Однако связь с Казанью через Тургай была прервана.
– До решения Совета! – объявил Борисяк…
На вокзале, замызганном и нетопленом, слонялись одичалые фигуры уренских дворян: князя Тенишева, Батманова, Алымова, Каськова и прочих – с чадами и домочадцами. Шампанское в ресторане вокзала кончилось, и подвоза из Тургая не предвиделось. Ели жареных цыплят, взятых на дорогу, вытирали руки о вощанку и ругали Совет. Кончался и коньяк – дело плохо: все приуныли.
– Власть Советов до добра не доведет, – говорили дворяне. – Сколько же можно нам терпеть, господа?..
Каждое утро фейерверком взлетал слух, что поезд будет, и возле окошечка кассы выстраивалась суетная очередь. Скоро на вокзале расселился целый табор людей, жаждущих покинуть Уренск, но жестокий Совет поезда не давал. Тогда была составлена депутация к губернатору, которую Мышецкий и принял в своем кабинете. Ему говорили то, что он и сам знал – даже лучше депутатов: о манифесте, дарующем свободы, в частности – и свободу передвижения, о демократии и насилии над человеческой личностью…
Князь молчал, слушал, рассеянно считал галок.
– Господа, – ответил, – вполне понимаю вас. Но великие потрясения всегда и во все времена отмечены рядом неудобств.
– Не хватит ли нам, сударь, великих потрясений? – сказал нервный князь Тенишев, а толстый Батманов добавил:
– Тьфу! Вот как – по горло сыты…
– Как же пройдут без вас, господа, дворянские выборы? Господин Атрыганьев, отныне перейдя к партийной деятельности, и сам просит избавить его от должности предводителя… Не понимаю: к чему это бегство? Заверяю вас честью: у нас баррикад не будет!
В этом Мышецкий был прав: Уренск баррикад не знал, да они и не нужны были рабочим, благо власть сама шла на попятный, быстро сдавая свои позиции. Дворянство же, верное заветам предков, оставалось непреклонным – требовало паровоза и вагонов.
Борисяк на просьбу князя ответил так:
– Забастовка имеет свои законы, Сергей Яковлевич! Пока Москва держится на баррикадах, мы не выпустим из Уренска ни одного поезда и ни одного не примем на своих путях.
– Вы разночинец, Савва Кириллович, и вам не понять нужды дворянской. А дворянам претит подобное положение в городе… Да вы посмотрите на Петербург! – воскликнул князь, и оба они невольно поглядели на карту, висевшую на стене. – Вы же видите, Савва Кириллович? Петербург не поддержал Москвы – там поезда ходят… А пролетарии Питера все же не чета нашим деповским! Уступите!

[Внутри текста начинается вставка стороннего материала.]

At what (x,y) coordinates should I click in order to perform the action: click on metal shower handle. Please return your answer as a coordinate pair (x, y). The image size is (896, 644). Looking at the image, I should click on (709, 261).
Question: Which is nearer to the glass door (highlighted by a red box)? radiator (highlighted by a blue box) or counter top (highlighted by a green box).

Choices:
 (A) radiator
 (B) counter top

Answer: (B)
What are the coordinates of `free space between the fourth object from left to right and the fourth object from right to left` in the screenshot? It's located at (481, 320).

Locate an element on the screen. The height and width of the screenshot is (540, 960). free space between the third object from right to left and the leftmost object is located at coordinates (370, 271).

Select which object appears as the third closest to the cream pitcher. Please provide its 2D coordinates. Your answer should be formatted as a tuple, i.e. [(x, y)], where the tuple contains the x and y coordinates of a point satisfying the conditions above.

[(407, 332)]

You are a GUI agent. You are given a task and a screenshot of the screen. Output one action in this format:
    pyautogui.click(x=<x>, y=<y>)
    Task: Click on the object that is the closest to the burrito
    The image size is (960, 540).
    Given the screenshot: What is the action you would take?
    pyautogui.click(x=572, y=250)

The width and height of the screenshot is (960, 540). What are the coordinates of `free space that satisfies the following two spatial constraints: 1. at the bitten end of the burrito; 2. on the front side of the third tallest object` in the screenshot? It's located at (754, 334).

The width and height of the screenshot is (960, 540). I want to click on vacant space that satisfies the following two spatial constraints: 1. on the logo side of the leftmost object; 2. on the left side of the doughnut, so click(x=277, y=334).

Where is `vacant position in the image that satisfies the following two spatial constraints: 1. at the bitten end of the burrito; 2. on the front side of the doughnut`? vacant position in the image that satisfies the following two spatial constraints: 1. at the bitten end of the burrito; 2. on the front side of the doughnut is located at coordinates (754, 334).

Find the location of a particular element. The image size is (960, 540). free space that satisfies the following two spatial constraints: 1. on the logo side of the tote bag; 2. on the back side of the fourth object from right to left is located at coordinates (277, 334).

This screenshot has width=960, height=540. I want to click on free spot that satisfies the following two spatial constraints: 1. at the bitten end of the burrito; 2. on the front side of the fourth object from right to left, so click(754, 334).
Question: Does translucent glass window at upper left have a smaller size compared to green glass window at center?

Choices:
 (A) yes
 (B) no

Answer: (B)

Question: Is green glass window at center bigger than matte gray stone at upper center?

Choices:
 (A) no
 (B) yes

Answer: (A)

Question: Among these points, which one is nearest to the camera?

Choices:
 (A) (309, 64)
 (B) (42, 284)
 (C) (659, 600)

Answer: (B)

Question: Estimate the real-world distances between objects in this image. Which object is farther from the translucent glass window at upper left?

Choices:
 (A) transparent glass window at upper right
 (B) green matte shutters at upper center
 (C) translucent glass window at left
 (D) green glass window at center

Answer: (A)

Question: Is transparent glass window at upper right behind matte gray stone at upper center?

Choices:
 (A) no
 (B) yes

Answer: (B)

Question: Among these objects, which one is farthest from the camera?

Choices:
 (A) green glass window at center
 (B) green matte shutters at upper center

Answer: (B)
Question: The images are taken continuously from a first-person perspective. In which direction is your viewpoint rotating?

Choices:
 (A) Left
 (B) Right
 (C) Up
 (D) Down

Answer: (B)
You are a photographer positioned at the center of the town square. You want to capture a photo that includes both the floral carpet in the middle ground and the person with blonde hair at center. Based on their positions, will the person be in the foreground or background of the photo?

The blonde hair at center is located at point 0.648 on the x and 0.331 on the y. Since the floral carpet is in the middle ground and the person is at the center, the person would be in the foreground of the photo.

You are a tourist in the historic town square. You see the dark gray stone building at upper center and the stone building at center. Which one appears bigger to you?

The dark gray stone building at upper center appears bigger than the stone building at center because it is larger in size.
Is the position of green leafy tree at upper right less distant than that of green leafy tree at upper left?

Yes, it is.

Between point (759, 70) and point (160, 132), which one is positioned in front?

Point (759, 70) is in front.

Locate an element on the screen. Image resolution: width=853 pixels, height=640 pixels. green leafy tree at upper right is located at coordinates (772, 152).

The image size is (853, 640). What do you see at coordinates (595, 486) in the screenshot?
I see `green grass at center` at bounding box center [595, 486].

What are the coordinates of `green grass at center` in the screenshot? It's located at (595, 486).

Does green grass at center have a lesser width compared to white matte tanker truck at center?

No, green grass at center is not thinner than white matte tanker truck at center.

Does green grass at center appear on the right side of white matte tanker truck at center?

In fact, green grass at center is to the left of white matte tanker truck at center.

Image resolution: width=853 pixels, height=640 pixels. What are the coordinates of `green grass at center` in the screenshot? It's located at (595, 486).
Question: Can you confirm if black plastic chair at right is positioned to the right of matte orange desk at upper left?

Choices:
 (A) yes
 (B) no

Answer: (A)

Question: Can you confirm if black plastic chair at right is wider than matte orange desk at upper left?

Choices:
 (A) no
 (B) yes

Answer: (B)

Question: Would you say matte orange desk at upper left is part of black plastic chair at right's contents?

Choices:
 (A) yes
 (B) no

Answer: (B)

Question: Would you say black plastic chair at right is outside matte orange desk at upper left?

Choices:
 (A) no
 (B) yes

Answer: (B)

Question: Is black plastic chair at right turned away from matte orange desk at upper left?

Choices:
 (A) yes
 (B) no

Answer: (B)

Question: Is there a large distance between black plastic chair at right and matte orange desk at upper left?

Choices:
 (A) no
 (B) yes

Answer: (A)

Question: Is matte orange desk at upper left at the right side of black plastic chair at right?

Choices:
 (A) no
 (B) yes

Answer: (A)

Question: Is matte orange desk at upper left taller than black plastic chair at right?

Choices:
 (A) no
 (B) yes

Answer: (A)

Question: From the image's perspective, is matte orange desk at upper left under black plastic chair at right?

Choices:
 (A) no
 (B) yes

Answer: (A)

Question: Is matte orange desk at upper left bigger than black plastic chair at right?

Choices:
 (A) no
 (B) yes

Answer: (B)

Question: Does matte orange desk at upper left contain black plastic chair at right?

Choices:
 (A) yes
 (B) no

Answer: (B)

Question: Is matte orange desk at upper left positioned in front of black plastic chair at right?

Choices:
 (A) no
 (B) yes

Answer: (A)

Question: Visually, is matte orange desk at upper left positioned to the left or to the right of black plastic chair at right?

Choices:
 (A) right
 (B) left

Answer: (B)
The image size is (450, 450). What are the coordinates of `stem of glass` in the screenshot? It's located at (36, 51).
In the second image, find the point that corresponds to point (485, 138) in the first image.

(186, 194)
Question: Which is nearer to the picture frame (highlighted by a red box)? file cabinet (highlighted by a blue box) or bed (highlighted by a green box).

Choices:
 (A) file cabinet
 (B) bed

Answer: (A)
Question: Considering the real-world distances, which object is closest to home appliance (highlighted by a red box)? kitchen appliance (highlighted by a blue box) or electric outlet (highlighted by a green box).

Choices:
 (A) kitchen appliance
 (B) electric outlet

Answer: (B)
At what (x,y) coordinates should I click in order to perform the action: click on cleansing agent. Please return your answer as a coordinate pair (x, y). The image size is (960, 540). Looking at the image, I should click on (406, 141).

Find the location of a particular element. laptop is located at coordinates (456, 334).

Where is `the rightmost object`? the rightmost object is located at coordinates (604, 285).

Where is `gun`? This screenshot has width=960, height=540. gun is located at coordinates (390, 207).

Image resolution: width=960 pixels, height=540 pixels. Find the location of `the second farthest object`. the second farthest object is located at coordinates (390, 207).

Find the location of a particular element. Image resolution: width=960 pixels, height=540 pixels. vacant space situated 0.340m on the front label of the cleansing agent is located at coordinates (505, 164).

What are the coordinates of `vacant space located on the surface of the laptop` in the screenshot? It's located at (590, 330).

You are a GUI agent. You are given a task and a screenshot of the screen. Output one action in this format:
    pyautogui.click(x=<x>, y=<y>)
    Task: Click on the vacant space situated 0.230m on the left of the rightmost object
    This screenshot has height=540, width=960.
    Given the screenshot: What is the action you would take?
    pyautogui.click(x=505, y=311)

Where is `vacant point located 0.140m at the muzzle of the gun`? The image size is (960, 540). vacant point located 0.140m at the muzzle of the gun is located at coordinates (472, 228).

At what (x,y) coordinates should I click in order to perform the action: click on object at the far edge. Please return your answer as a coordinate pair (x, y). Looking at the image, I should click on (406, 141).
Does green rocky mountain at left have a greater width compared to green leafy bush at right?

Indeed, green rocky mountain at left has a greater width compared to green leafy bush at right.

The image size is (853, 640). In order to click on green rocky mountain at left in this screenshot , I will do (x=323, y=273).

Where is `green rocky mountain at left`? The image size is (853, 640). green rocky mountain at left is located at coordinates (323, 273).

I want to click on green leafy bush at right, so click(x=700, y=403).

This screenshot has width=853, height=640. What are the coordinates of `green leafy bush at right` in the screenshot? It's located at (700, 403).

– Уступить Питеру – значит уступить мнению меньшевиков.
– Ах, но мне-то какое до этого дело? Все эти беки, меки, энсы, эсдеки… Неужели не надоело? Дайте гражданам России ездить, куда они хотят. Сначала их давили справа, теперь давите вы слева! В чем разница? Откуда ни давят, но все равно давят… И я не так понимаю, Савва Кириллович, истинную демократию.
– Дело в том, князь, – ответил Борисяк, – что о демократии говорить рано. Идет борьба, и эта борьба должна привести нас к новой форме диктатуры – диктатуре пролетариата.
– Диктатура? – вскочил Мышецкий. – Ну, милый господин большевик, мне весьма печально, что вы стали думать вроде Трепова…
– Трепов – диктатура монархии! – огрызнулся Борисяк.
– А диктатура пролетариата – чем лучше?
– Она будет выражать подлинные желания народа.
– Сильно сомневаюсь, – сказал Мышецкий. – И вынужден заявить: если ваш Совет тоже выражает в своем лице диктатуру пролетариата, то я – при всей своей ненависти к диктаторам – разгоню вас всех к чертовой матери!
– Прежде чем вы доберетесь до Совета, – ответил Борисяк, – вам предстоит к чертовой матери разрушить наши баррикады. Совет не уволить вам по "третьему" пункту!..
После этого спора явился Дремлюга, понюхал воздух.
– Чем вы взволнованы, ваше сиятельство? – Жандарм понял, что палочка "свобод" уже хрустнула, но ломать ее дальше на колене не стоит: сама переломится – всему есть срок.
– Извольте противостоять, – неопределенно ответил князь.